The first study looked at the proteasome transport system of fruit flies and identified a protein called PI31. PI31, the researchers found, plays an important role in loading proteasomes onto the cellular components that bring them to the nerve endings. PI31 also helps proteasomes move along. When PI31 is impaired, transportation of proteasomes between cells stops.
Further research proved that this is true not just for fruit flies but also for mice. The researchers believe that it may be a common mechanism across many species — but more research will need to be completed to see if it occurs in humans as well.
Following this finding, the team conducted a second study in which they generated mice in whom the PI31 gene was shut off in two groups of brain cells. In those cells, abnormal protein levels were accumulating at the neural tips and causing strange changes in the cells.
“Notably, these structural changes became progressively more severe with age,” Steller said. “Inactivation of PI31 in these neurons was reminiscent of the severe behavioral and anatomical defects we see in some human neurogenerative disease.”

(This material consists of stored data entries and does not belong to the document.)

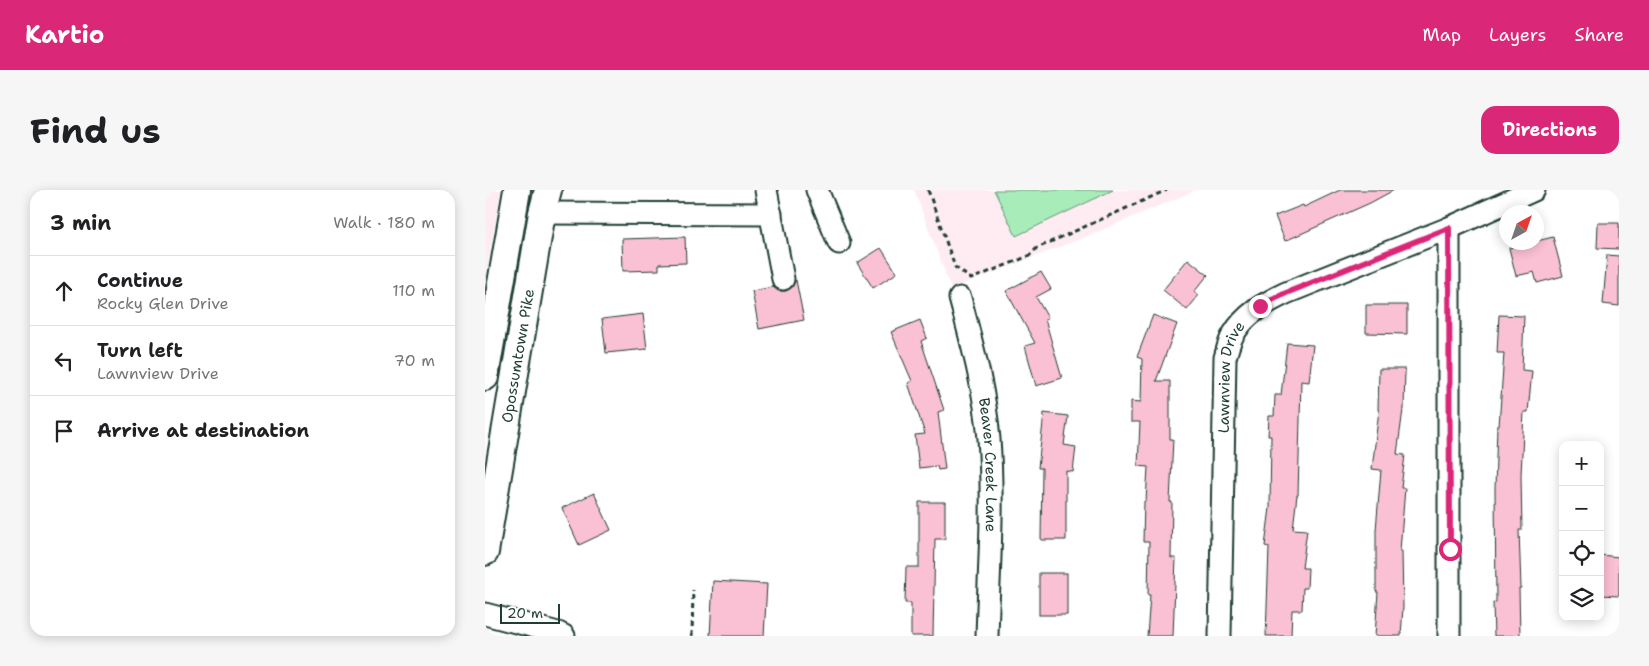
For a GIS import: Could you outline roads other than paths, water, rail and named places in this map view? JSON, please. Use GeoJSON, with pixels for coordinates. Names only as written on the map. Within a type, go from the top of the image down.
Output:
{"type":"FeatureCollection","features":[{"type":"Feature","properties":{"kind":"main road","name":"Opossumtown Pike"},"geometry":{"type":"LineString","coordinates":[[485,377],[517,190]]}},
{"type":"Feature","properties":{"kind":"main road","name":"Opossumtown Pike"},"geometry":{"type":"LineString","coordinates":[[485,552],[545,202]]}},
{"type":"Feature","properties":{"kind":"street"},"geometry":{"type":"LineString","coordinates":[[766,190],[783,279]]}},
{"type":"Feature","properties":{"kind":"street"},"geometry":{"type":"LineString","coordinates":[[817,190],[839,243]]}},
{"type":"Feature","properties":{"kind":"street","name":"Lawnview Drive"},"geometry":{"type":"LineString","coordinates":[[1220,636],[1225,358],[1233,336],[1244,321],[1260,306],[1286,293],[1449,228],[1534,190]]}},
{"type":"Feature","properties":{"kind":"street"},"geometry":{"type":"LineString","coordinates":[[545,202],[771,214]]}},
{"type":"Feature","properties":{"kind":"street"},"geometry":{"type":"LineString","coordinates":[[1449,228],[1449,636]]}},
{"type":"Feature","properties":{"kind":"street","name":"Beaver Creek Lane"},"geometry":{"type":"LineString","coordinates":[[960,298],[983,388],[989,438],[991,484],[987,636]]}},
{"type":"Feature","properties":{"kind":"street"},"geometry":{"type":"LineString","coordinates":[[485,614],[564,636]]}}]}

Steller and his team are now working to determine if this discovery has any therapeutic applications, such as whether PI31 or the molecules which transport it could potentially be drug targets.
He believes that amyloid buildup or tau protein aggregation is not the cause of neurodegenerative disorders, but rather an additional symptom of the local cellular malfunction of proteasomes.
“Our work suggests that it really starts with a local defect in proteasomes, resulting in the failure to degrade proteins that are critical for nerve function,” Steller said.
For the next steps, Steller and his team are investigating ways to stimulate transportation of proteasomes out to the nerve endings.